There is no finer feeling than that electric moment when a book passes from my hand into someone else's, usually accompanied by the words "You must read this."
Today, I had that electric thrill 20 times over as I distributed copies of Peace Like a River by Leif Enger to early-morning customers at the Starbucks in Butte, Montana as part of the first World Book Night USA.
This is the second annual World Book Night, but the first for the United States (Britain beat us to the punch with this simple, brilliant idea last year). The goal is to give away 1 million books to 1 million readers in the space of 24 hours in the U.S., the U.K., Ireland and Germany. World Book Night founder Jamie Byng explains the concept in this interview with TIME.
I had a list of 25 titles to choose from--and I thought about handing out copies of some of the most important books in my reading life like The Things They Carried by Tim O'Brien, A Prayer for Owen Meany by John Irving, or The Stand by Stephen King--but I picked Peace Like a River because not only is it a great novel, it's also an accessible one. Narrated by an asthmatic 11-year-old boy, it tells the story of a family who goes off in search of the oldest son who is a fugitive from the law. As the family travels across the northern United States in an Airstream trailer and draws closer to the boy's outlaw brother, events turn increasingly miraculous, fueled by the father's belief that he's got a direct connection to God. In an earlier review I wrote for January Magazine, I compared it to Harper Lee's To Kill a Mockingbird:
In both novels, parents are a deep and abiding mystery and childhood, which once seemed to stretch forever, is marked by self-awareness and a sense of closure. Few writers are able to discuss adolescence in such clear-eyed, yet rosy-with-nostalgia terms that will cause grown-up adults to nod so vigorously with recognition that their heads threaten to fall off their necks. Lee and now Enger have proved themselves worthy of the task. "I remember it as October days are always remembered," writes Enger, "cloudless, maple-flavored, the air gold and so clean it quivers."
You can practically taste sentences like that on your tongue. Enger writes in a simple, direct style which (I hoped) would appeal to Butte-icians. I wasn't wrong.
My first recipient is excited (or maybe just over-caffeinated?)
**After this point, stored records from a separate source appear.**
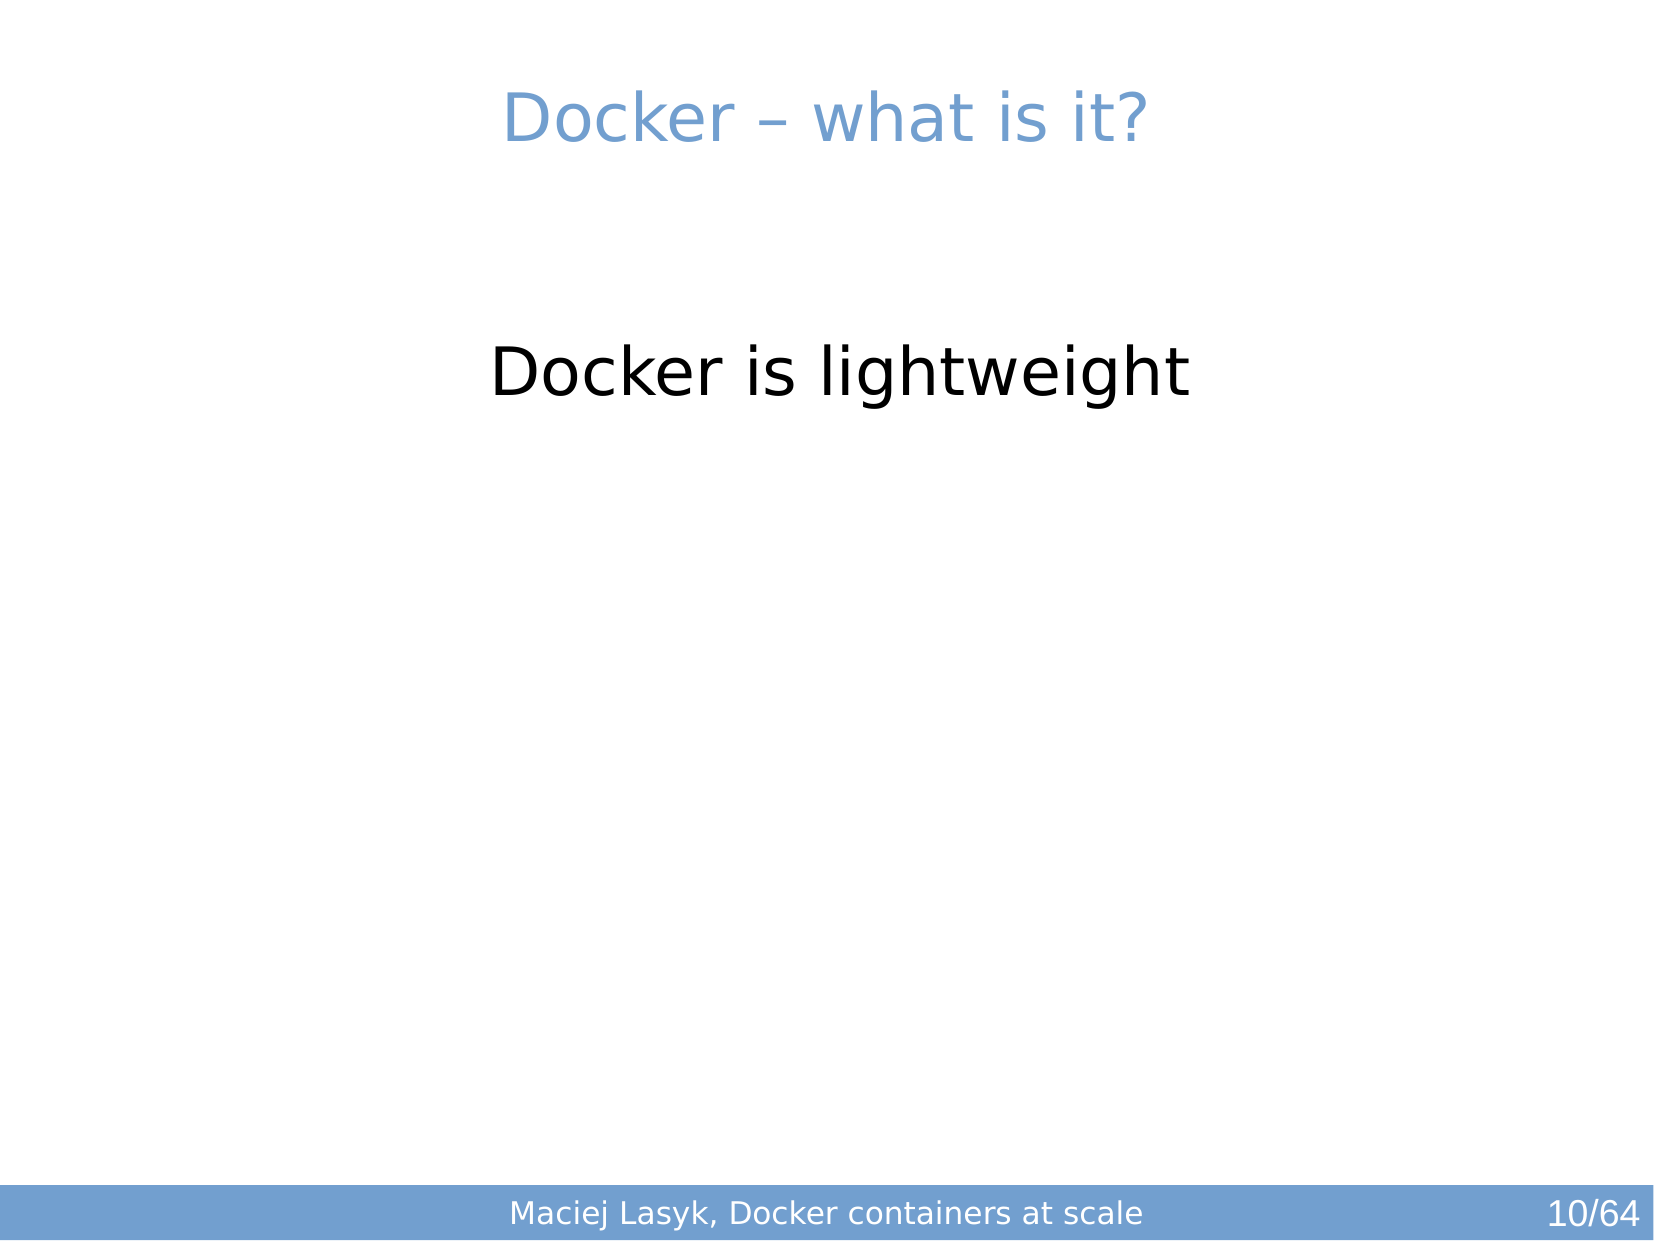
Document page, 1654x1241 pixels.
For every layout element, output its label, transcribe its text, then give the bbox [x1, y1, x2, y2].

text_box [0, 1185, 1521, 1241]
text_box 10/64 [1521, 1185, 1654, 1241]
text_box Docker – what is it? [487, 72, 1167, 166]
text_box Docker is lightweight [474, 325, 1207, 631]
text_box Maciej Lasyk, Docker containers at scale [494, 1188, 1160, 1240]
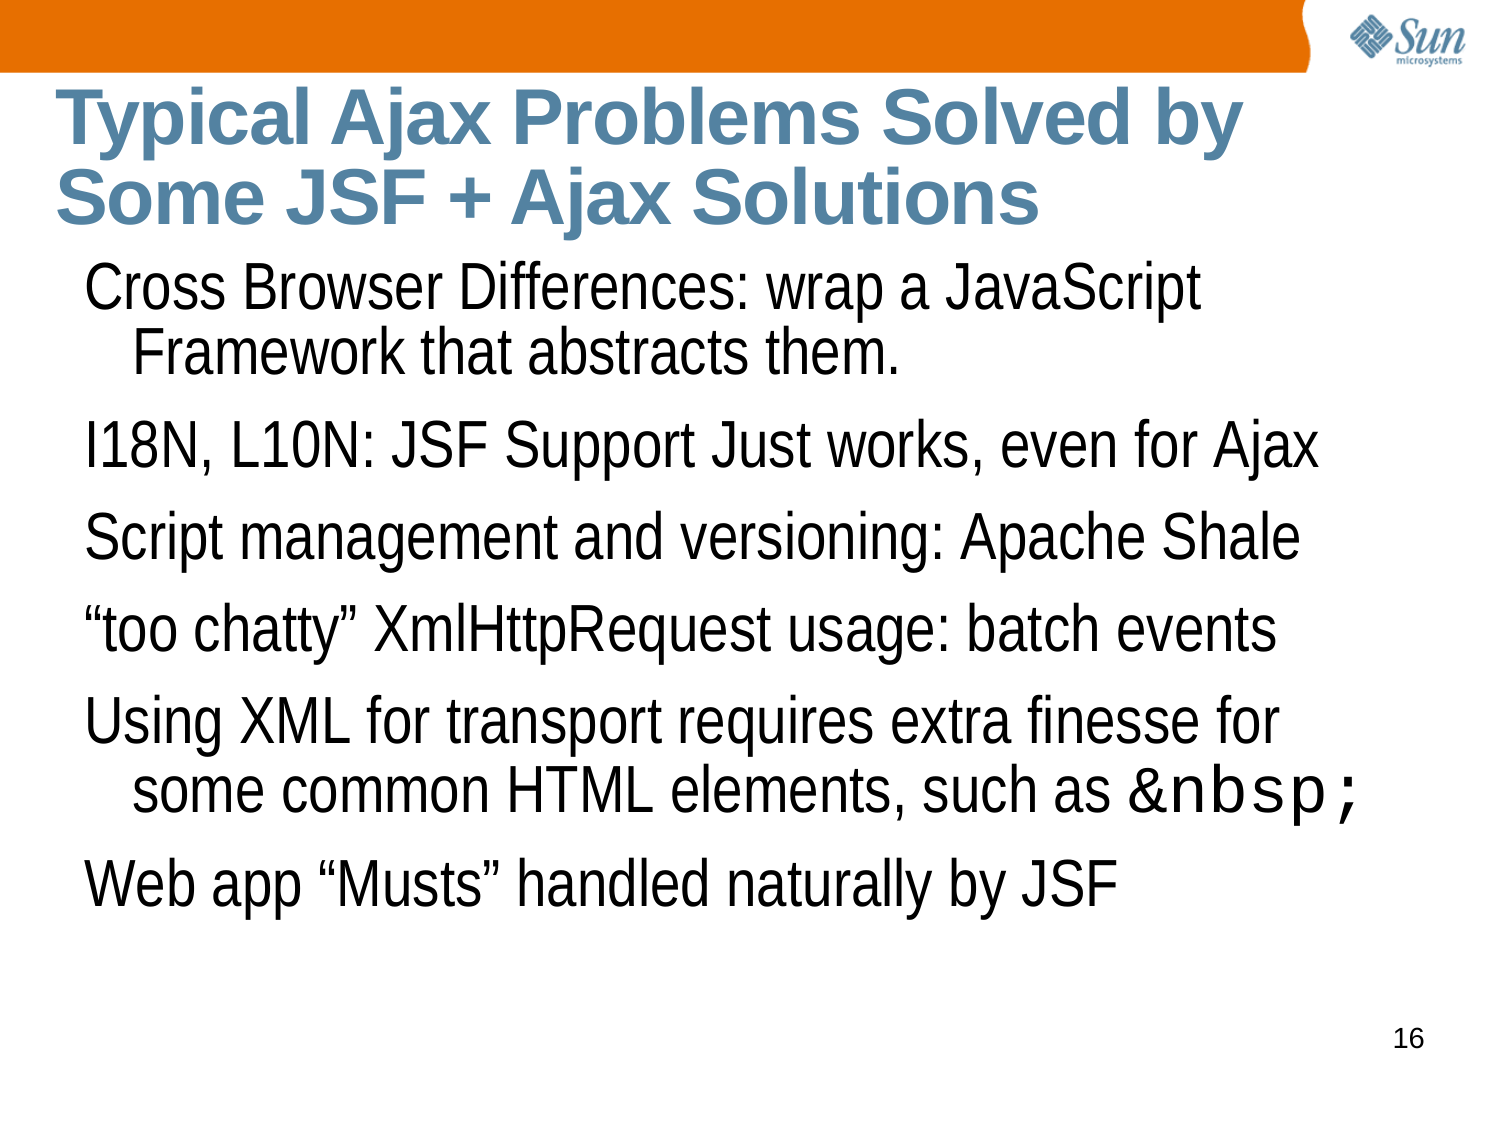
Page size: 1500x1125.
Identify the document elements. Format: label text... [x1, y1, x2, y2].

title Typical Ajax Problems Solved by Some JSF + Ajax Solutions [55, 81, 1418, 251]
list Cross Browser Differences: wrap a JavaScript Framework that abstracts them. I18N, L10N: JSF Support Just works, even for Ajax Script management and versioning: Apache Shale “too chatty” XmlHttpRequest usage: batch events Using XML for transport requires extra finesse for some common HTML elements, such as &nbsp; Web app “Musts” handled naturally by JSF [64, 257, 1402, 1017]
picture [0, 0, 1500, 75]
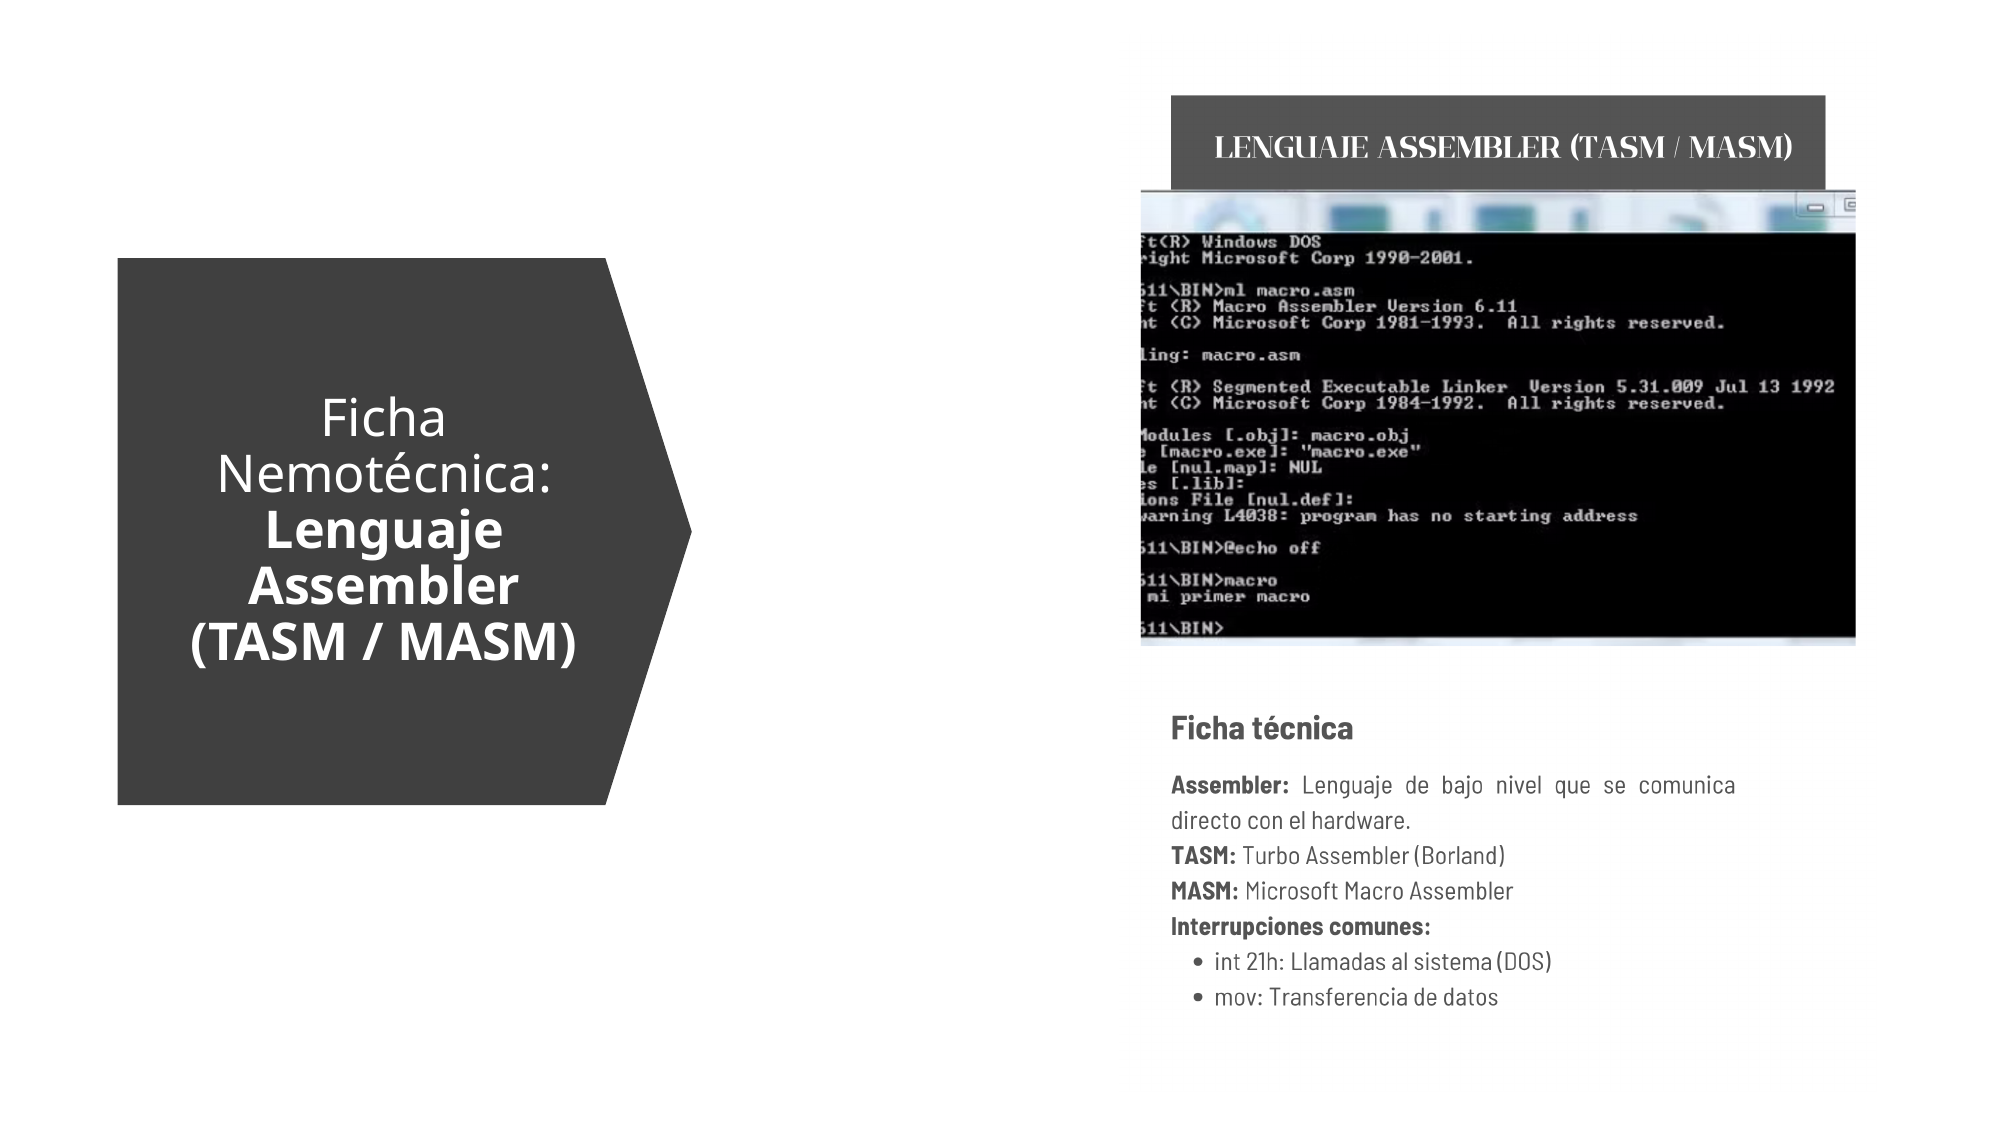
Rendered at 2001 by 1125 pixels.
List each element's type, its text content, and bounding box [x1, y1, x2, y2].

picture [1119, 34, 1877, 1092]
title Ficha Nemotécnica: Lenguaje Assembler (TASM / MASM) [168, 322, 601, 741]
text_box [117, 258, 692, 806]
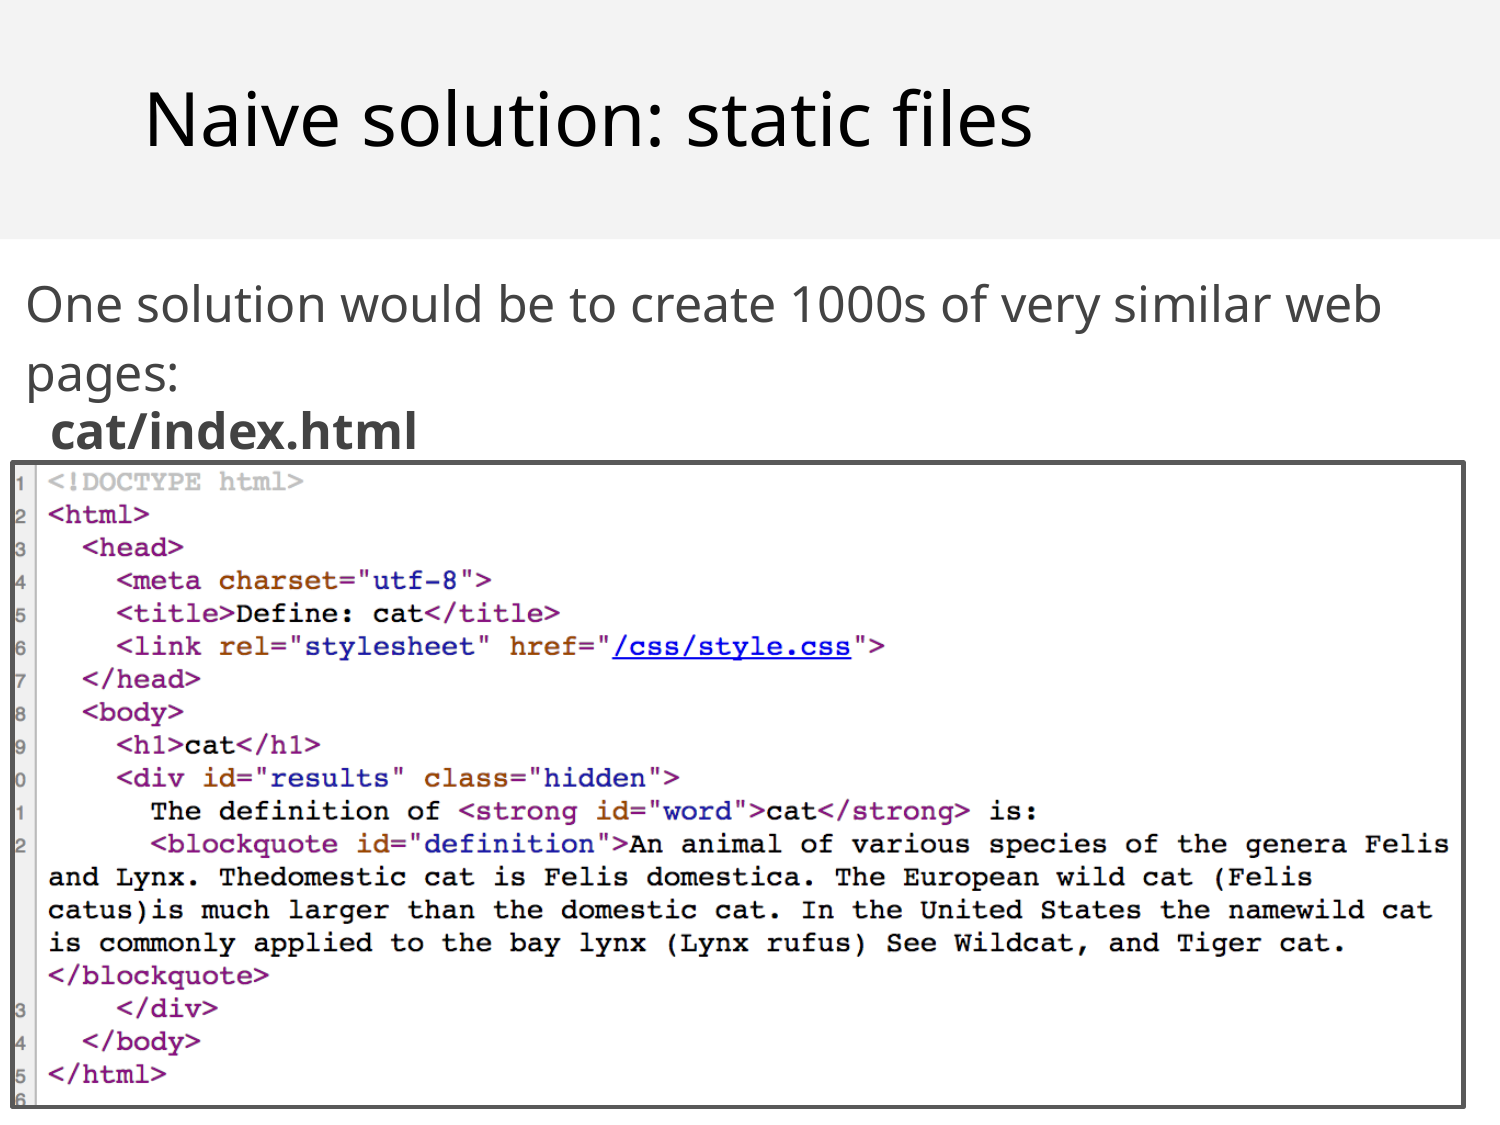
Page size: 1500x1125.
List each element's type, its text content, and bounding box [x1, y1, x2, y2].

list One solution would be to create 1000s of very similar web pages: [10, 248, 1500, 349]
list cat/index.html [35, 375, 591, 448]
picture [15, 464, 1462, 1105]
title Naive solution: static files [128, 56, 1372, 183]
My wife and I arrived at the store just as the Butte morning-coffee rush was getting underway. I went through my 20 books in less than an hour--it would have been even faster if there had been more customers coming into Starbucks (most chose the drive-through option). As each person walked through the front door, my wife said, "Here comes somebody who looks like they could use a book" and I'd spring to my feet, Peace in hand.
I only had one person decline my offer of "a free book--no strings attached." He shook his head and hurried past like I was the guy in the ratty Army jacket standing outside Wal-Mart with the cardboard sign. That's okay, I understand his reluctance, but I do pity that poor man who will go to bed tonight severely lacking in literary riches. He doesn't know what he just passed up.
Everyone else walked out of the Starbucks excited to read their new copy of Peace Like a River. A few asked me if I'd accept a donation--I guess it's hard for many of us to truly believe anything is "free" these days. I told them the only payment I wanted was for them to enjoy the book and pass it along to a non-reader when they were done. Sappy, I know, but it was the cleverest thing I could come up with on the spur of the moment.
"Really, dude--it's free!"
Most of those new readers started leafing through the first pages of Enger's novel while they waited for their lattes to be made. Once they locked eyes on the first paragraph, I noticed it was hard for them to lift their eyes off the page. This is the true value of World Book Night: reminding the world that there is power to be found in artfully-written sentences.
Peace Like a River is about miracles and faith and the wide-eyed wonder of seeing the world in a new way. By enthusiastically putting a book in strangers' hands, I was hoping they would feel some positive vibes about reading. Some of the people coming into Starbucks this morning were self-avowed readers--and they were the ones whose eyes really turned into Vegas slot machine jackpots when they realized what I was giving them. But there were several men who, I could tell, hadn't darkened the doorway of a library or a bookstore in years. It was these apparent non-readers I most wanted to reach in the World Book Night giveaway. I've put the book in their hands, now it's up to Mr. Enger to work the rest of the magic. If they give him a chance, I'm sure they'll be won over to the idea of habitual reading.
I'm not stupid enough to think that some of those books I handed out won't end up forgotten in the back seat of a car, left unwanted in an employee break room, or tossed in a box for the next garage sale. But I am optimistic enough to believe that at least some of those 20 citizens of Butte will keep the TV dark tonight and settle in with their new book, re-discovering something they may have forgotten: that books stretch the imagination, force us to see the world in a different light, and--ultimately--make us better people. I'm not so pompous to think I changed lives today, but I do secretly hope I might have planted the seed in at least one person that books aren't such a bad thing after all. In this short-attention-span e-Age, the turn of a page is almost a revolutionary idea. Long live readers! Long live the book!